Our project, Through the Prides, documents the history of interaction between lions and people who trek on foot through Kruger National Park from Mozambique. Kruger, one of Africa’s most significant wildlife viewing attractions, also serves as a migratory route for those seeking safety or employment in a new country. The project examines the plight of impoverished villagers in western Mozambique and the conditions that force them across the Kruger fence. In the process, we have started to see how complicated the relationship between humans and “wild” spaces within South Africa can be.
Through our research we continue to encounter how efforts to fight rhino poaching have affected illegal immigration into South Africa. Welverdiend is a community of mainly immigrants who traveled on foot across the park to escape the Mozambican Civil War. The war phased out in the early 1990s, yet immigration continued into the next decade as Mozambicans sought employment in South Africa’s mines or citrus fields, or traveled to visit family and friends living across the border.
While meeting with residents of Welverdiend, however, it was evident that this dynamic has recently changed. Those we spoke with emphasized repeatedly that people no longer crossed the park on foot, even though conditions in Mozambican border towns such as Massingir and Maplanguene continue to decay.

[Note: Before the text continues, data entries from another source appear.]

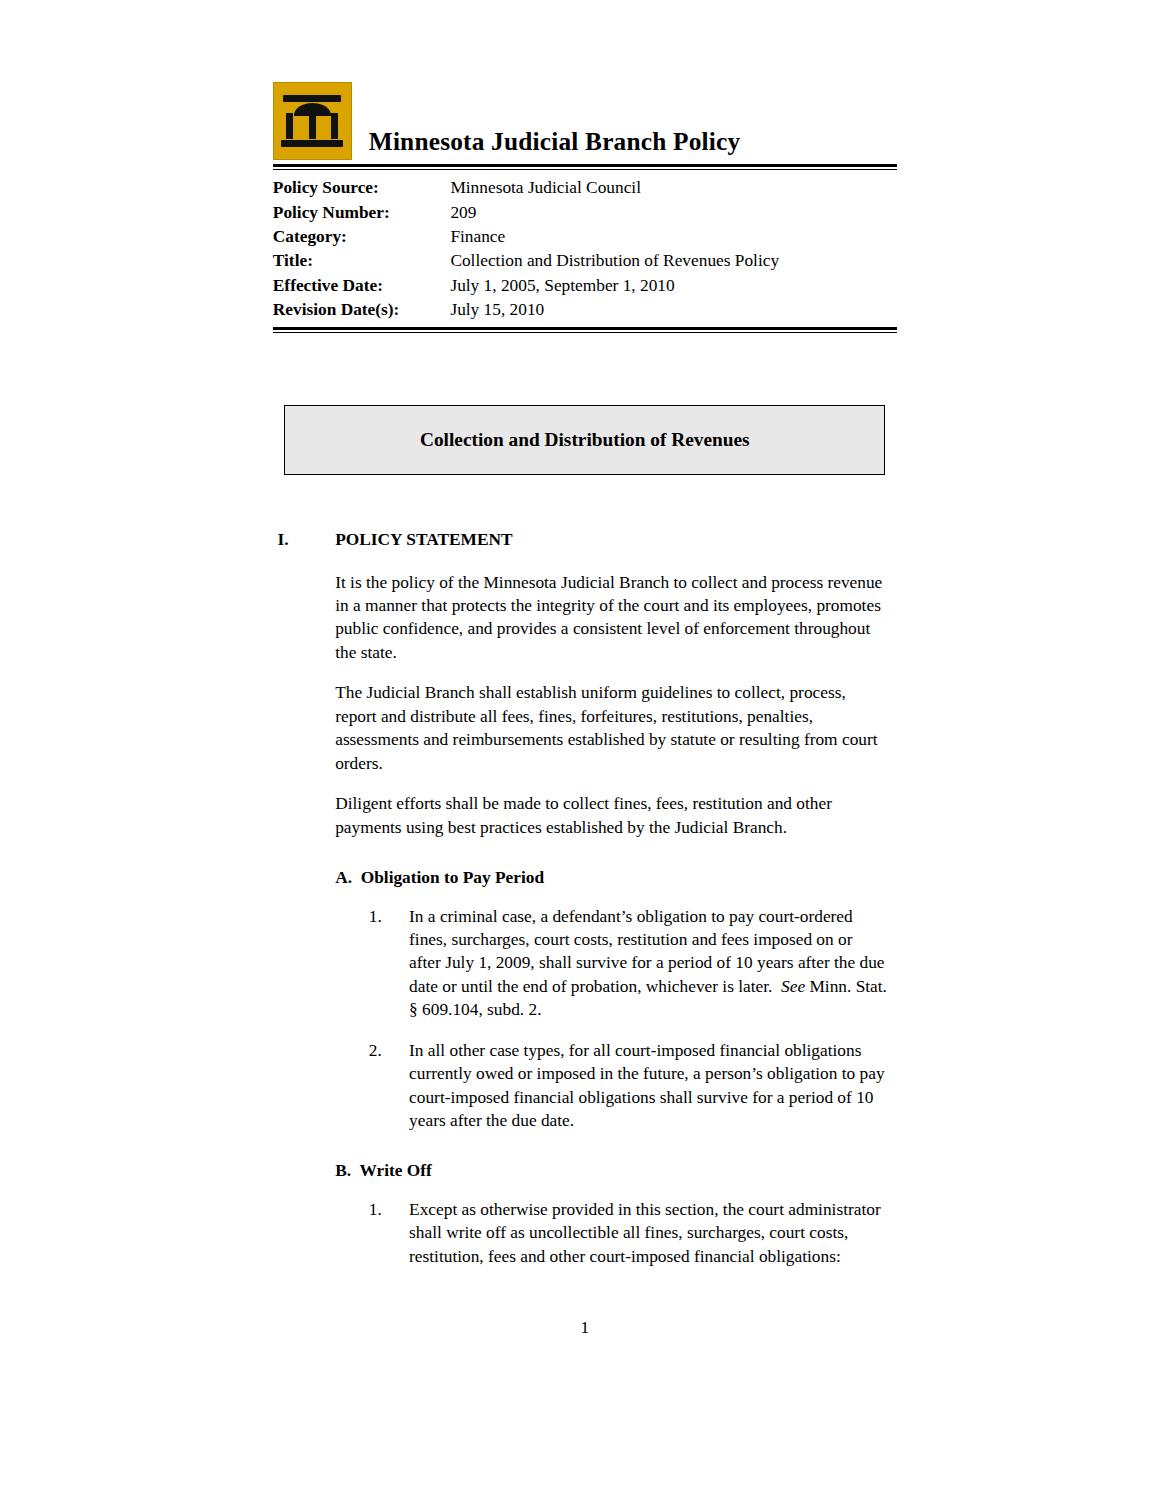Minnesota Judicial Branch Policy
| Policy Source: | Minnesota Judicial Council |
| Policy Number: | 209 |
| Category: | Finance |
| Title: | Collection and Distribution of Revenues Policy |
| Effective Date: | July 1, 2005, September 1, 2010 |
| Revision Date(s): | July 15, 2010 |
Collection and Distribution of Revenues
I. POLICY STATEMENT
It is the policy of the Minnesota Judicial Branch to collect and process revenue in a manner that protects the integrity of the court and its employees, promotes public confidence, and provides a consistent level of enforcement throughout the state.
The Judicial Branch shall establish uniform guidelines to collect, process, report and distribute all fees, fines, forfeitures, restitutions, penalties, assessments and reimbursements established by statute or resulting from court orders.
Diligent efforts shall be made to collect fines, fees, restitution and other payments using best practices established by the Judicial Branch.
A. Obligation to Pay Period
1. In a criminal case, a defendant’s obligation to pay court-ordered fines, surcharges, court costs, restitution and fees imposed on or after July 1, 2009, shall survive for a period of 10 years after the due date or until the end of probation, whichever is later. See Minn. Stat. § 609.104, subd. 2.
2. In all other case types, for all court-imposed financial obligations currently owed or imposed in the future, a person’s obligation to pay court-imposed financial obligations shall survive for a period of 10 years after the due date.
B. Write Off
1. Except as otherwise provided in this section, the court administrator shall write off as uncollectible all fines, surcharges, court costs, restitution, fees and other court-imposed financial obligations:
1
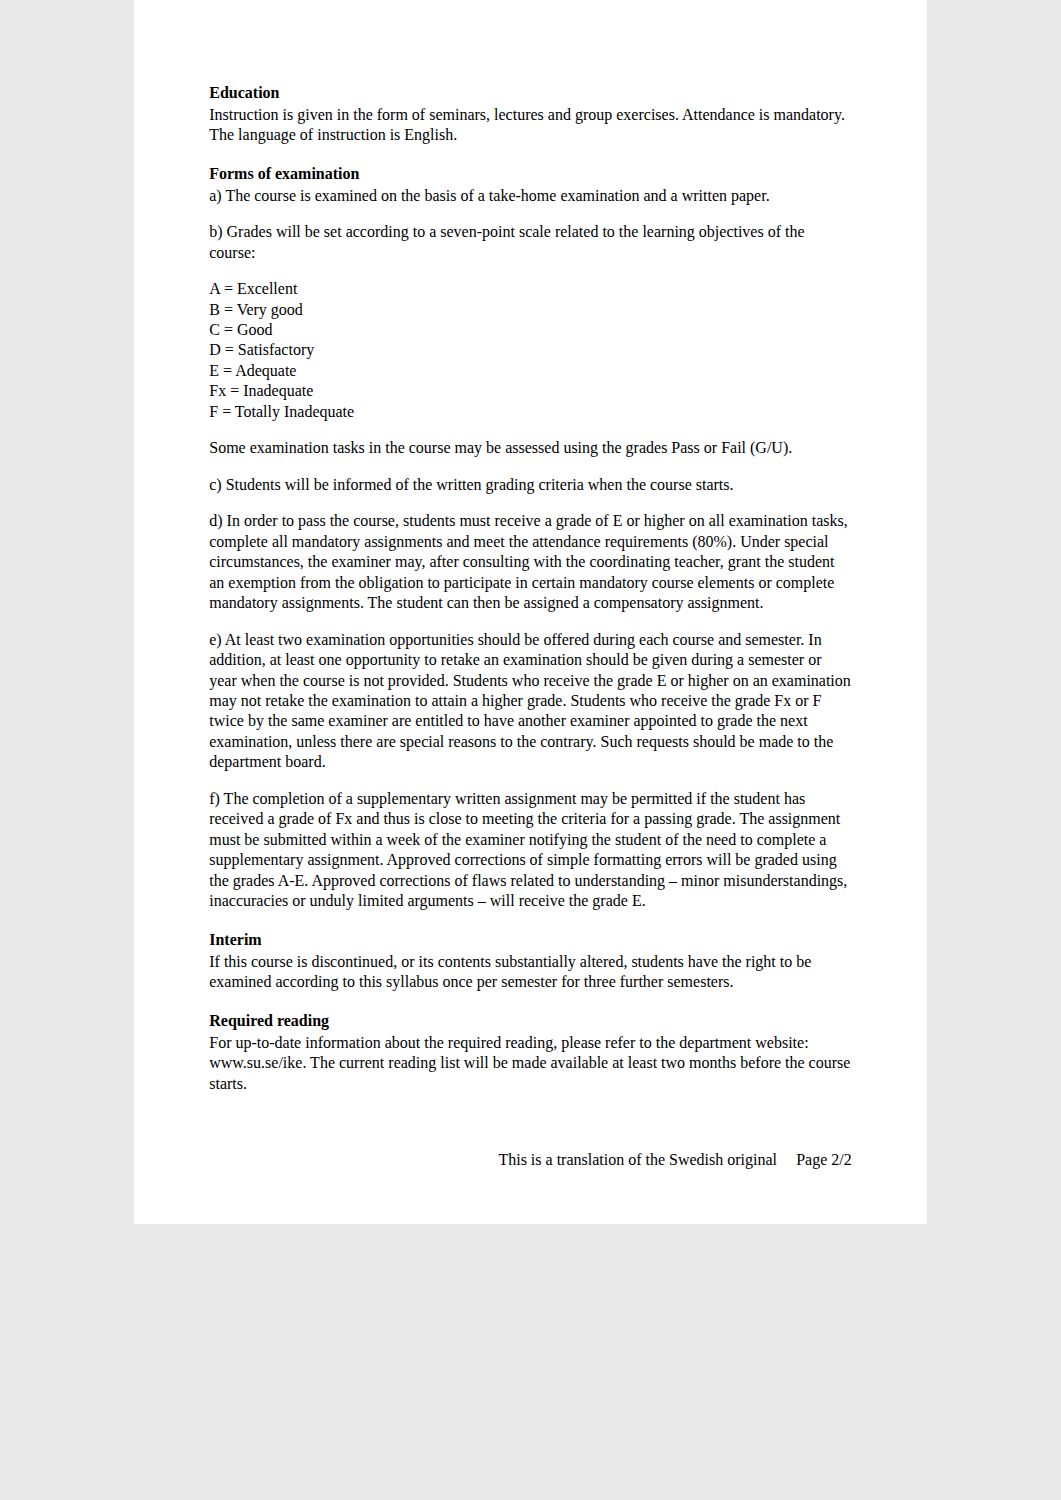Education
Instruction is given in the form of seminars, lectures and group exercises. Attendance is mandatory. The language of instruction is English.
Forms of examination
a) The course is examined on the basis of a take-home examination and a written paper.
b) Grades will be set according to a seven-point scale related to the learning objectives of the course:
A = Excellent
B = Very good
C = Good
D = Satisfactory
E = Adequate
Fx = Inadequate
F = Totally Inadequate
Some examination tasks in the course may be assessed using the grades Pass or Fail (G/U).
c) Students will be informed of the written grading criteria when the course starts.
d) In order to pass the course, students must receive a grade of E or higher on all examination tasks, complete all mandatory assignments and meet the attendance requirements (80%). Under special circumstances, the examiner may, after consulting with the coordinating teacher, grant the student an exemption from the obligation to participate in certain mandatory course elements or complete mandatory assignments. The student can then be assigned a compensatory assignment.
e) At least two examination opportunities should be offered during each course and semester. In addition, at least one opportunity to retake an examination should be given during a semester or year when the course is not provided. Students who receive the grade E or higher on an examination may not retake the examination to attain a higher grade. Students who receive the grade Fx or F twice by the same examiner are entitled to have another examiner appointed to grade the next examination, unless there are special reasons to the contrary. Such requests should be made to the department board.
f) The completion of a supplementary written assignment may be permitted if the student has received a grade of Fx and thus is close to meeting the criteria for a passing grade. The assignment must be submitted within a week of the examiner notifying the student of the need to complete a supplementary assignment. Approved corrections of simple formatting errors will be graded using the grades A-E. Approved corrections of flaws related to understanding – minor misunderstandings, inaccuracies or unduly limited arguments – will receive the grade E.
Interim
If this course is discontinued, or its contents substantially altered, students have the right to be examined according to this syllabus once per semester for three further semesters.
Required reading
For up-to-date information about the required reading, please refer to the department website: www.su.se/ike. The current reading list will be made available at least two months before the course starts.
This is a translation of the Swedish originalPage 2/2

“They shoot there [in Kruger\ because they think you are hunting animals,” says Welverdiend resident Alice Ndlovu, who crossed through Kruger three times when she was younger. “That’s why people are not walking.”
The anti-poaching souvenirs ubiquitous in clothing boutiques and grocery stores in this area serve as clues to the dramatic decline in crossings. Increased security in response to high rates of rhino poaching have hardened the borders between South Africa and Mozambique. As a result, fewer people choose to travel on foot through Kruger in fear of being mistaken for poachers. The Mozambicans passing through Kruger are no longer seen as refugees of a bloody war, or victims of extreme poverty. Instead, they can be perceived as potential rhino-killers. Only those with passports may cross legally through border posts.
David Bunn, whose research has explored this topic for over a decade, says “In recent years, especially the last five years with the massive increase in rhino poaching, this has changed into a battleground where people who come through are no longer presumed to be refugees but automatically have suspicious attention focused on them.”
Back in Welverdiend, Joseph led us to the home of a very old woman. Like many villagers, she lives in a small rectangular compound surrounded by a fence made of tree branches and tangled wire. She was prostrate in front of her cement block house, lying on various colored fabrics. As we approached to greet her, she sat up slowly and took out a tin of “snuff” or rolling tobacco, then placed a pinch into her nose and inhaled. The use of snuff is common in the area, typically as a product used to pay respect to ancestors.
The elderly woman walked through Kruger many years ago. She does not know how to count, so she couldn’t tell us when she walked or how old she was when she started the journey. Like many other people we have spoken to, she said that people no longer walk through the park. In some cases, she said, the threat of being shot at by anti-poaching groups deters people from crossing on foot. After a minute, she spoke quietly to our translator, who informed us that one of the woman’s young relatives was recently shot in Kruger by anti-poaching officials. She will be absent for her relative’s funeral because she can no longer pass through the park to visit family in Mozambique like she used to.